W Koniecpolu (powiat częstochowski) w niedzielę wieczorem doszło do nietypowej sytuacji. Maszynista przejechał przystanek kolejowy w tej miejscowości i zatrzymał się kilkaset metrów za peronem.
Jak poinformował TVN24, do zdarzenia doszło w pociągu relacji Świnoujście-Lublin prowadzonym przez 54-letniego maszynistę.

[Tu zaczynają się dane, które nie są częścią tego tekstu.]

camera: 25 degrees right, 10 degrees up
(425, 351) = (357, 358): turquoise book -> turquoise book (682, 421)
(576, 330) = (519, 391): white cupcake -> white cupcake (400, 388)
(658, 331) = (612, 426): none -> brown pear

Około trzystu pasażerów pociągu Intercity jadącego do Lublina w niedzielę późnym wieczorem poczuli gwałtowne hamowanie. Skład zatrzymał się za przystankiem w Koniecpolu, gdzie - według rozkładu - miał mieć przystanek
W porozumieniu z dyżurnym ruchu pociąg otrzymał zgodę na cofnięcie się na pominiętą stację w Koniecpolu. Służba ochrony kolei wezwała policję, ta przebadała maszynistę na zawartość alkoholu. Był trzeźwy.
Kolejowe procedury nie pozwalają, żeby maszynista w takiej sytuacji kontynuował pracę
Pociąg ruszył z około 2-godzinnym opóźnieniem.
PKP Intercity powołało specjalną komisję do wyjaśnienia tej sytuacji.